» Task goal: From top to bottom, write out the listing exactly and skip every picture.
┄┄┄┄┄┄┄┄┄┄
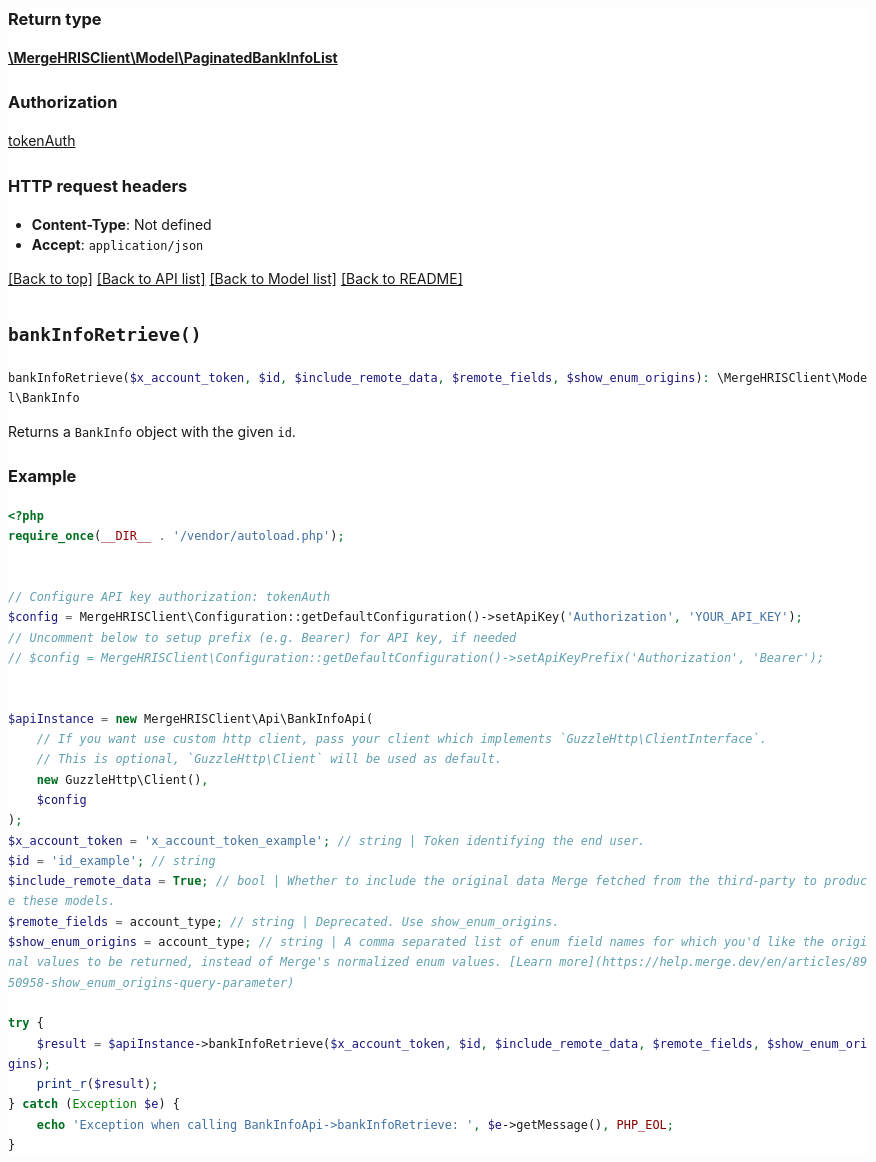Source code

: ### Return type

[**\MergeHRISClient\Model\PaginatedBankInfoList**](../Model/PaginatedBankInfoList.md)

### Authorization

[tokenAuth](../../README.md#tokenAuth)

### HTTP request headers

- **Content-Type**: Not defined
- **Accept**: `application/json`

[[Back to top]](#) [[Back to API list]](../../README.md#endpoints)
[[Back to Model list]](../../README.md#models)
[[Back to README]](../../README.md)

## `bankInfoRetrieve()`

```php
bankInfoRetrieve($x_account_token, $id, $include_remote_data, $remote_fields, $show_enum_origins): \MergeHRISClient\Model\BankInfo
```



Returns a `BankInfo` object with the given `id`.

### Example

```php
<?php
require_once(__DIR__ . '/vendor/autoload.php');


// Configure API key authorization: tokenAuth
$config = MergeHRISClient\Configuration::getDefaultConfiguration()->setApiKey('Authorization', 'YOUR_API_KEY');
// Uncomment below to setup prefix (e.g. Bearer) for API key, if needed
// $config = MergeHRISClient\Configuration::getDefaultConfiguration()->setApiKeyPrefix('Authorization', 'Bearer');


$apiInstance = new MergeHRISClient\Api\BankInfoApi(
    // If you want use custom http client, pass your client which implements `GuzzleHttp\ClientInterface`.
    // This is optional, `GuzzleHttp\Client` will be used as default.
    new GuzzleHttp\Client(),
    $config
);
$x_account_token = 'x_account_token_example'; // string | Token identifying the end user.
$id = 'id_example'; // string
$include_remote_data = True; // bool | Whether to include the original data Merge fetched from the third-party to produce these models.
$remote_fields = account_type; // string | Deprecated. Use show_enum_origins.
$show_enum_origins = account_type; // string | A comma separated list of enum field names for which you'd like the original values to be returned, instead of Merge's normalized enum values. [Learn more](https://help.merge.dev/en/articles/8950958-show_enum_origins-query-parameter)

try {
    $result = $apiInstance->bankInfoRetrieve($x_account_token, $id, $include_remote_data, $remote_fields, $show_enum_origins);
    print_r($result);
} catch (Exception $e) {
    echo 'Exception when calling BankInfoApi->bankInfoRetrieve: ', $e->getMessage(), PHP_EOL;
}
```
┄┄┄┄┄┄┄┄┄┄
» Solution:
Source code

: ### Return type

[**\MergeHRISClient\Model\PaginatedBankInfoList**](../Model/PaginatedBankInfoList.md)

### Authorization

[tokenAuth](../../README.md#tokenAuth)

### HTTP request headers

- **Content-Type**: Not defined
- **Accept**: `application/json`

[[Back to top]](#) [[Back to API list]](../../README.md#endpoints)
[[Back to Model list]](../../README.md#models)
[[Back to README]](../../README.md)

## `bankInfoRetrieve()`

```php
bankInfoRetrieve($x_account_token, $id, $include_remote_data, $remote_fields, $show_enum_origins): \MergeHRISClient\Model\BankInfo
```



Returns a `BankInfo` object with the given `id`.

### Example

```php
<?php
require_once(__DIR__ . '/vendor/autoload.php');


// Configure API key authorization: tokenAuth
$config = MergeHRISClient\Configuration::getDefaultConfiguration()->setApiKey('Authorization', 'YOUR_API_KEY');
// Uncomment below to setup prefix (e.g. Bearer) for API key, if needed
// $config = MergeHRISClient\Configuration::getDefaultConfiguration()->setApiKeyPrefix('Authorization', 'Bearer');


$apiInstance = new MergeHRISClient\Api\BankInfoApi(
    // If you want use custom http client, pass your client which implements `GuzzleHttp\ClientInterface`.
    // This is optional, `GuzzleHttp\Client` will be used as default.
    new GuzzleHttp\Client(),
    $config
);
$x_account_token = 'x_account_token_example'; // string | Token identifying the end user.
$id = 'id_example'; // string
$include_remote_data = True; // bool | Whether to include the original data Merge fetched from the third-party to produce these models.
$remote_fields = account_type; // string | Deprecated. Use show_enum_origins.
$show_enum_origins = account_type; // string | A comma separated list of enum field names for which you'd like the original values to be returned, instead of Merge's normalized enum values. [Learn more](https://help.merge.dev/en/articles/8950958-show_enum_origins-query-parameter)

try {
    $result = $apiInstance->bankInfoRetrieve($x_account_token, $id, $include_remote_data, $remote_fields, $show_enum_origins);
    print_r($result);
} catch (Exception $e) {
    echo 'Exception when calling BankInfoApi->bankInfoRetrieve: ', $e->getMessage(), PHP_EOL;
}
```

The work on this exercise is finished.